An image is worth a thousand words, but what happens if you have custom data that doesn’t fit into an image model? Can that data be part of an image file? It sure can! And in this blog post, I’ll introduce the common data you find in images and then show how you can embed custom data for your own needs, just like PSPDFKit does with Image Documents!
It’s most likely obvious to many that image files such as PNGs, JPEGs, TIFFs, and WebM all hold image data. Often, it’s compressed in a strategic algorithm to minimize the binary size while still representing an image in the most accurate way.
And that’s as much as I want to talk about image data and compression, because we’re interested in the metadata that’s also held in the image file.
Metadata can be data such as the image size, date created, camera setup, location information, and much more. It’s become common practice for cameras to add such information to the image file saved, and this metadata can prove useful and interesting from a product creation point of view.
For example, isn’t it cool (and kind of weird) that Google can place all the photos you’ve taken on a map with precise coordinates and then tell you when each one was taken?!
Most of this metadata is standardized in a common format named Exchangeable image file format (Exif). In this way, any reader with structural knowledge of Exif can read the information. Originally found in TIFF files, the Exif structure can be retrofitted to many other image formats. For more information on the Exif standard and what it can contain, refer to the Wikipedia page on the topic.

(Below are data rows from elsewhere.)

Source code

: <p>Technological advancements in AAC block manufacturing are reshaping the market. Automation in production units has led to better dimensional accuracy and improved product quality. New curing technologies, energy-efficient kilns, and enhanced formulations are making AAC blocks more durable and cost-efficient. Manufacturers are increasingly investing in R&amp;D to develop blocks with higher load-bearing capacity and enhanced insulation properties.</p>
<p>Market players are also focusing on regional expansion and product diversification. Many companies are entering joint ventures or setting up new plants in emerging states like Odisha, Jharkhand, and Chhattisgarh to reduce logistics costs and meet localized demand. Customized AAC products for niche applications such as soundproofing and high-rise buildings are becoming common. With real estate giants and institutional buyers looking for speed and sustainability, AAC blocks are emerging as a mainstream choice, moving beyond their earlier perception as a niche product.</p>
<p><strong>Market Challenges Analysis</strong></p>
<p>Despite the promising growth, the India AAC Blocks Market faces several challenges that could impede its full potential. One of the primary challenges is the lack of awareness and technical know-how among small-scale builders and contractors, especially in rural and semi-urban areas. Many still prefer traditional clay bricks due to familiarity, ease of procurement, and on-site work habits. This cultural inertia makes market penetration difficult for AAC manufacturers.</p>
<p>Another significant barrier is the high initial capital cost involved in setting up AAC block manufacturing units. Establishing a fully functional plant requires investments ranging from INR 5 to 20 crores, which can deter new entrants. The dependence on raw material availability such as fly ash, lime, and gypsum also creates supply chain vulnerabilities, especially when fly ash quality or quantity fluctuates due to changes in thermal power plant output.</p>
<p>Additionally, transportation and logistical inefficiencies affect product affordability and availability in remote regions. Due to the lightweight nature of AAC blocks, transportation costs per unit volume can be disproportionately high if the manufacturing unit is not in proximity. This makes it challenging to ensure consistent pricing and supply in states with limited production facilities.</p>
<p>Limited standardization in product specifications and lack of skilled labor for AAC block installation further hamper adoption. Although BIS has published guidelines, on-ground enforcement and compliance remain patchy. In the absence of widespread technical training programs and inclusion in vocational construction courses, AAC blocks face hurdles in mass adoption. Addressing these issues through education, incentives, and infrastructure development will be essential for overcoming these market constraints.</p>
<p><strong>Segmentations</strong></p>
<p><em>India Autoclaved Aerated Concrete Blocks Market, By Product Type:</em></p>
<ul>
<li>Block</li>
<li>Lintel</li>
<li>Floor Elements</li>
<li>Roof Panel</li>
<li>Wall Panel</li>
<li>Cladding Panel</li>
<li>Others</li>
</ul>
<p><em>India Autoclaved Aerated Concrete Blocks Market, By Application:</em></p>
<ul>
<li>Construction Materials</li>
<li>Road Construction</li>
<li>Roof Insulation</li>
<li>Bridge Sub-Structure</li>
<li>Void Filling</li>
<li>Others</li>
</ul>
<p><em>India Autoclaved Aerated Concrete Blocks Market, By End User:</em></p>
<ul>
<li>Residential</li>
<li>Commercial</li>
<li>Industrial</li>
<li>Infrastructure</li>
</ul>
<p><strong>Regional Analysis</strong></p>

That’s all well and good, but what about other data types? The following section will talk about XMP.
As mentioned above, the Exif standard supports a fixed set of types surrounding the use of images in the real world. But that’s not to say it’s the only data you’d want to store in an image.
If the data you want to save is a type that’s outside the Exif standard — for example, business logic data or non-image related data — then you have to look to a different standard, like XMP.
Where XMP differs from Exif is its ability to be self-descriptive. This means it’s a standard that can hold any type of information, and even if the reader is unaware of the type of information, it can still retrieve the information in spite of having no understanding of what the data represents.
XMP is a standard described in XML, meaning that there are many off-the-shelf library implementations in a multitude of languages that can interact with XMP. Obviously, there are more specialized libraries that only deal with XMP, but the fundamentals are covered in nearly all programming languages.
It’s also worth noting that XMP isn’t limited to image files. Any file type could technically implement metadata in XMP, which could be useful when syncing common data between different file types.
Now that we understand that XMP is a good choice for storing custom metadata in an image, we need to look at implementations.
For this example, we’ll look at a C++ implementation, because Adobe hosts an XMP SDK on GitHub, and it’s freely available for use (BSD-3 license). But note that there are other implementations in different languages if needed (when clicking on the previous link, you’ll have to filter out all XMPP messaging standard libraries).
The following examples are partially complete for the sake of brevity, but full examples can be found in the GitHub repository.
First, we can read the XMP for known values. The following will print the value held in
CreatorTool, if it exists:
SXMPMeta meta; xmpFile.GetXMP(&meta); std::string simpleValue; const auto exists = meta.GetProperty(kXMP_NS_XMP, "CreatorTool", &simpleValue, NULL); if(exists) std::cout << "CreatorTool = " << simpleValue << std::endl;
In the example above, the first parameter of the
GetProperty function is called with the value
kXMP_NS_XMP. This is a constant that points to the XML namespace for the “basic” XMP schema. There are many standard namespaces in XMP that hold information specific to certain use cases. All of these can be found in the
XMP_Const.h header file.
With that knowledge, we can see that it’s necessary to add our own, new namespace to avoid naming clashes. The following code will register our new namespace and return the prefix to use to avoid namespace clashes in the XML:
const auto myNamespace = "http://mynamespace.com/test/xmp/1.0/"; const auto myPrefix = "mn"; std::string actualKeyPrefix; SXMPMeta::RegisterNamespace(myNamespace, myPrefix, &actualKeyPrefix);
actualKeyPrefix is the actual prefix used, because the requested prefix,
mn, may already be taken in the already existing namespace in the metadata.
The next step would be to write something to the metadata with this namespace:
SXMPMeta meta; xmpFile.GetXMP(&meta); metadata.SetProperty(myNamespace, “my_custom_data”, customData); xmpFile.PutXMP(xmpMeta);
Now the metadata will contain our new data —
customData — which can be one of many value types, such as a string, number, Boolean, etc. However, in our case, we have binary data we want to save. A simple way to store binary data is to Base64 encode it and save it as a string.
That’s it; we’ve stored custom data. To read the data back out, we can use the exact same code from the first example.
Now that we’ve seen how custom data can be saved, let’s look at where XMP and custom data can be useful.
A few years back, we released a component called Image Documents. This allows users to annotate images, just like they would PDFs, directly in their image files. More importantly, the annotations are applied in a non-destructive way, meaning that annotations live in the metadata of an image, and they can be opened, edited, saved, and then edited again at a later date if required.
Image Documents was created to work with PSPDFKit. However, because of the power of XMP, standard image viewers can still open image document files unhindered. It’s obviously not possible for those image viewers to edit the annotations unless they follow our specification, but viewers are absolutely unhindered by our additions — meaning they can still view the underlying image and annotations, just without the editing ability.
You can read more and view working examples of Image Documents on the dedicated page.
I hope this blog post has inspired you to dig further into images and custom metadata within images. The image file possibilities are endless, and exploring custom data in image files may even open up a path to a new feature, just like it did with us here at PSPDFKit.